WRITTEN TASK =>
Copy out all of the text in the material below word for word, leaving the pictures out of your answer.

MATERIAL FOR THIS TASK =>
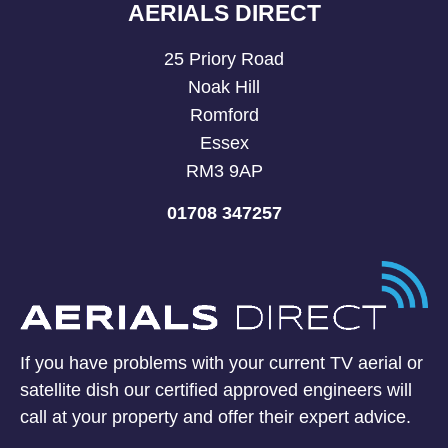
AERIALS DIRECT
25 Priory Road
Noak Hill
Romford
Essex
RM3 9AP
01708 347257
If you have problems with your current TV aerial or
satellite dish our certified approved engineers will
call at your property and offer their expert advice.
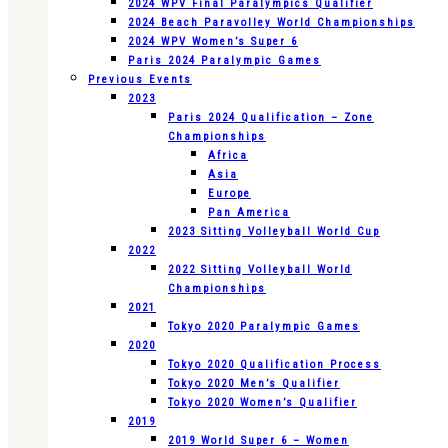
2024 WPV Final Paralympics Qualifier
2024 Beach Paravolley World Championships
2024 WPV Women’s Super 6
Paris 2024 Paralympic Games
Previous Events
2023
Paris 2024 Qualification – Zone
Championships
Africa
Asia
Europe
Pan America
2023 Sitting Volleyball World Cup
2022
2022 Sitting Volleyball World
Championships
2021
Tokyo 2020 Paralympic Games
2020
Tokyo 2020 Qualification Process
Tokyo 2020 Men’s Qualifier
Tokyo 2020 Women’s Qualifier
2019
2019 World Super 6 – Women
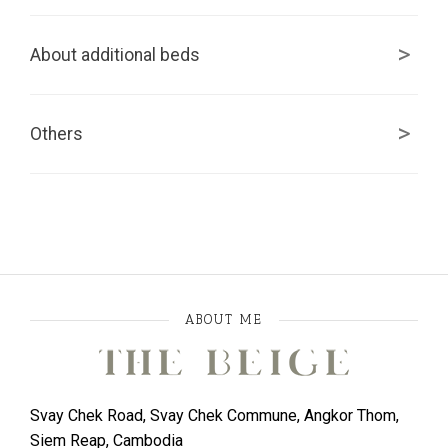
About additional beds
Others
ABOUT ME
Svay Chek Road, Svay Chek Commune, Angkor Thom,
Siem Reap, Cambodia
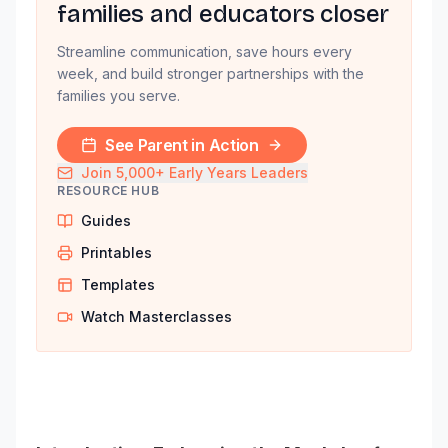
families and educators closer
Streamline communication, save hours every
week, and build stronger partnerships with the
families you serve.
See Parent in Action
Join 5,000+ Early Years Leaders
RESOURCE HUB
Guides
Printables
Templates
Watch Masterclasses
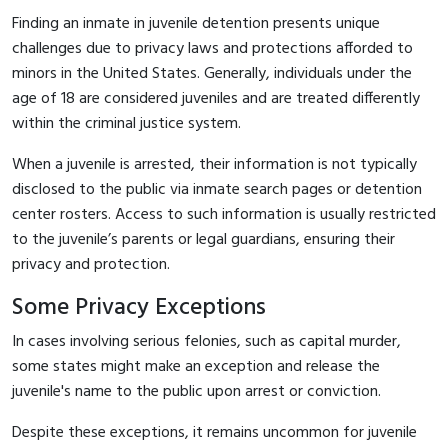
Finding an inmate in juvenile detention presents unique
challenges due to privacy laws and protections afforded to
minors in the United States. Generally, individuals under the
age of 18 are considered juveniles and are treated differently
within the criminal justice system.
When a juvenile is arrested, their information is not typically
disclosed to the public via inmate search pages or detention
center rosters. Access to such information is usually restricted
to the juvenile’s parents or legal guardians, ensuring their
privacy and protection.
Some Privacy Exceptions
In cases involving serious felonies, such as capital murder,
some states might make an exception and release the
juvenile's name to the public upon arrest or conviction.
Despite these exceptions, it remains uncommon for juvenile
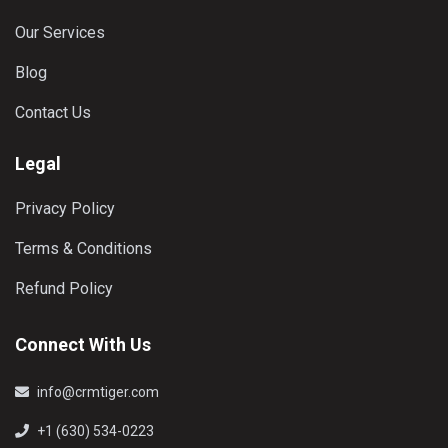
Our Services
Blog
Contact Us
Legal
Privacy Policy
Terms & Conditions
Refund Policy
Connect With Us
info@crmtiger.com
+1 (630) 534-0223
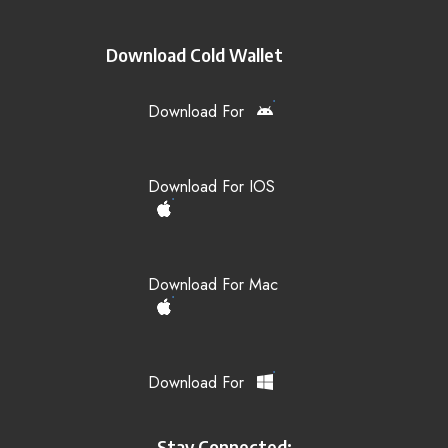
Download Cold Wallet
Download For
Download For IOS
Download For Mac
Download For
Stay Connected:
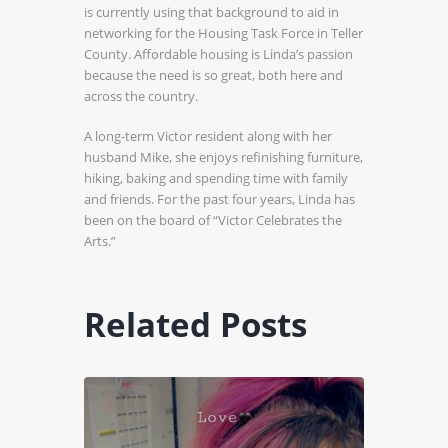
is currently using that background to aid in
networking for the Housing Task Force in Teller
County. Affordable housing is Linda’s passion
because the need is so great, both here and
across the country.
A long-term Victor resident along with her
husband Mike, she enjoys refinishing furniture,
hiking, baking and spending time with family
and friends. For the past four years, Linda has
been on the board of “Victor Celebrates the
Arts.”
Related Posts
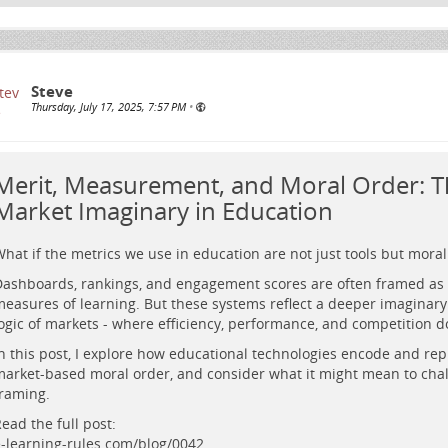
Steve
Thursday, July 17, 2025, 7:57 PM
•
Merit, Measurement, and Moral Order: T
Market Imaginary in Education
hat if the metrics we use in education are not just tools but mora
ashboards, rankings, and engagement scores are often framed as 
easures of learning. But these systems reflect a deeper imaginar
ogic of markets - where efficiency, performance, and competition 
n this post, I explore how educational technologies encode and re
arket-based moral order, and consider what it might mean to chal
 glowing academic figure stands before large retro-futuristic screens s
raming.
nd faces, set in a cosmic university landscape with digital circuit floor.
ead the full post:
-learning-rules.com/blog/0042…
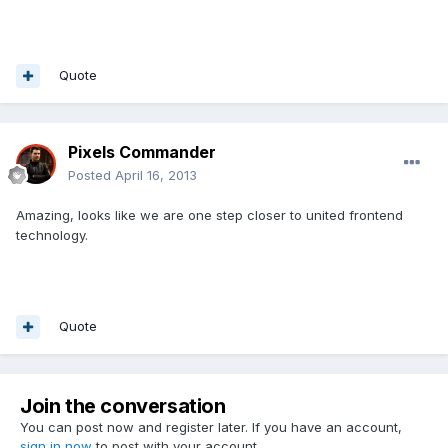
Quote
Pixels Commander
Posted
April 16, 2013
Amazing, looks like we are one step closer to united frontend
technology.
Quote
Join the conversation
You can post now and register later. If you have an account,
sign in now
to post with your account.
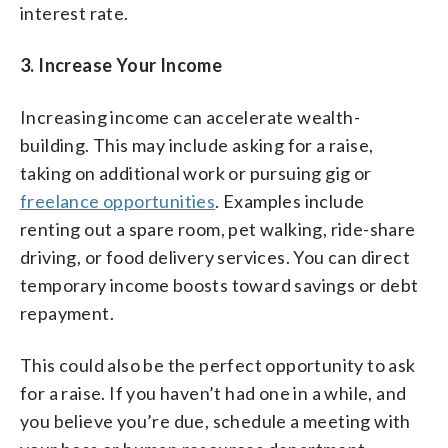
interest rate.
3. Increase Your Income
Increasing income can accelerate wealth-
building. This may include asking for a raise,
taking on additional work or pursuing gig or
freelance opportunities
. Examples include
renting out a spare room, pet walking, ride-share
driving, or food delivery services. You can direct
temporary income boosts toward savings or debt
repayment.
This could also be the perfect opportunity to ask
for a raise. If you haven’t had one in a while, and
you believe you’re due, schedule a meeting with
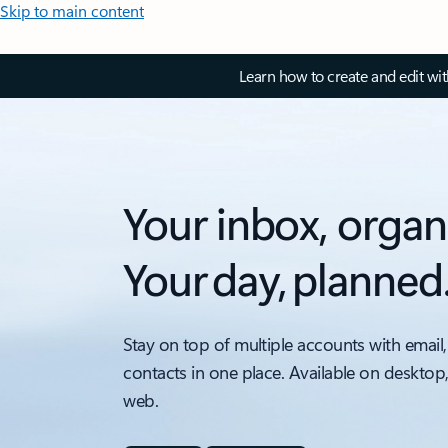
Skip to main content
Learn how to create and edit wi
Your inbox, organ
Your day, planned
Stay on top of multiple accounts with email,
contacts in one place. Available on desktop
web.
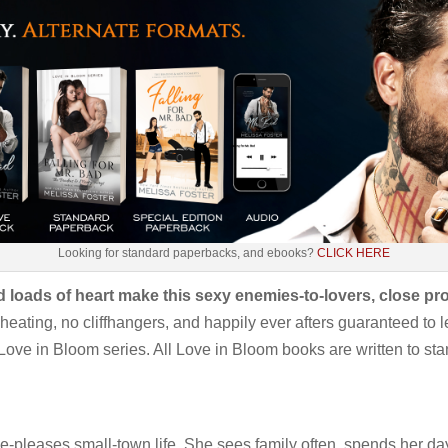
Looking for standard paperbacks, and ebooks?
CLICK HERE
 loads of heart make this sexy enemies-to-lovers, close pro
eating, no cliffhangers, and happily ever afters guaranteed to le
Love in Bloom series. All Love in Bloom books are written to stan
-pleases small-town life. She sees family often, spends her d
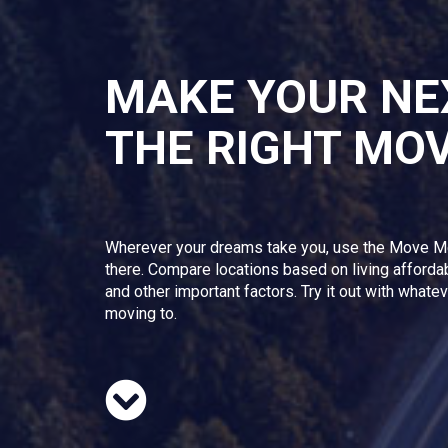
MAKE YOUR NE
THE RIGHT MO
Wherever your dreams take you, use the Move M
there. Compare locations based on living afforda
and other important factors. Try it out with whate
moving to.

SOLUTION TO THIS TASK =>
AERIALS DIRECT
25 Priory Road
Noak Hill
Romford
Essex
RM3 9AP
01708 347257
If you have problems with your current TV aerial or
satellite dish our certified approved engineers will
call at your property and offer their expert advice.
2024 WPV Final Paralympics Qualifier
2024 Beach Paravolley World Championships
2024 WPV Women’s Super 6
Paris 2024 Paralympic Games
Previous Events
2023
Paris 2024 Qualification – Zone
Championships
Africa
Asia
Europe
Pan America
2023 Sitting Volleyball World Cup
2022
2022 Sitting Volleyball World
Championships
2021
Tokyo 2020 Paralympic Games
2020
Tokyo 2020 Qualification Process
Tokyo 2020 Men’s Qualifier
Tokyo 2020 Women’s Qualifier
2019
2019 World Super 6 – Women
About additional beds
Others
ABOUT ME
Svay Chek Road, Svay Chek Commune, Angkor Thom,
Siem Reap, Cambodia
families and educators closer
Streamline communication, save hours every
week, and build stronger partnerships with the
families you serve.
See Parent in Action
Join 5,000+ Early Years Leaders
RESOURCE HUB
Guides
Printables
Templates
Watch Masterclasses
Finding an inmate in juvenile detention presents unique
challenges due to privacy laws and protections afforded to
minors in the United States. Generally, individuals under the
age of 18 are considered juveniles and are treated differently
within the criminal justice system.
When a juvenile is arrested, their information is not typically
disclosed to the public via inmate search pages or detention
center rosters. Access to such information is usually restricted
to the juvenile’s parents or legal guardians, ensuring their
privacy and protection.
Some Privacy Exceptions
In cases involving serious felonies, such as capital murder,
some states might make an exception and release the
juvenile's name to the public upon arrest or conviction.
Despite these exceptions, it remains uncommon for juvenile
Our Services
Blog
Contact Us
Legal
Privacy Policy
Terms & Conditions
Refund Policy
Connect With Us
info@crmtiger.com
+1 (630) 534-0223
Download Cold Wallet
Download For
Download For IOS
Download For Mac
Download For
Stay Connected:
is currently using that background to aid in
networking for the Housing Task Force in Teller
County. Affordable housing is Linda’s passion
because the need is so great, both here and
across the country.
A long-term Victor resident along with her
husband Mike, she enjoys refinishing furniture,
hiking, baking and spending time with family
and friends. For the past four years, Linda has
been on the board of “Victor Celebrates the
Arts.”
Related Posts
Steve
Thursday, July 17, 2025, 7:57 PM
•
Merit, Measurement, and Moral Order: T
Market Imaginary in Education
hat if the metrics we use in education are not just tools but mora
ashboards, rankings, and engagement scores are often framed as 
easures of learning. But these systems reflect a deeper imaginar
ogic of markets - where efficiency, performance, and competition 
n this post, I explore how educational technologies encode and re
arket-based moral order, and consider what it might mean to chal
 glowing academic figure stands before large retro-futuristic screens s
raming.
nd faces, set in a cosmic university landscape with digital circuit floor.
ead the full post:
-learning-rules.com/blog/0042…
Quote
Pixels Commander
Posted
April 16, 2013
Amazing, looks like we are one step closer to united frontend
technology.
Quote
Join the conversation
You can post now and register later. If you have an account,
sign in now
to post with your account.
interest rate.
3. Increase Your Income
Increasing income can accelerate wealth-
building. This may include asking for a raise,
taking on additional work or pursuing gig or
freelance opportunities
. Examples include
renting out a spare room, pet walking, ride-share
driving, or food delivery services. You can direct
temporary income boosts toward savings or debt
repayment.
This could also be the perfect opportunity to ask
for a raise. If you haven’t had one in a while, and
you believe you’re due, schedule a meeting with
Skip to main content
Learn how to create and edit wi
Your inbox, organ
Your day, planned
Stay on top of multiple accounts with email,
contacts in one place. Available on desktop
web.
Looking for standard paperbacks, and ebooks?
CLICK HERE
 loads of heart make this sexy enemies-to-lovers, close pro
eating, no cliffhangers, and happily ever afters guaranteed to le
Love in Bloom series. All Love in Bloom books are written to stan
-pleases small-town life. She sees family often, spends her d
MAKE YOUR NE
THE RIGHT MO
Wherever your dreams take you, use the Move M
there. Compare locations based on living afforda
and other important factors. Try it out with whate
moving to.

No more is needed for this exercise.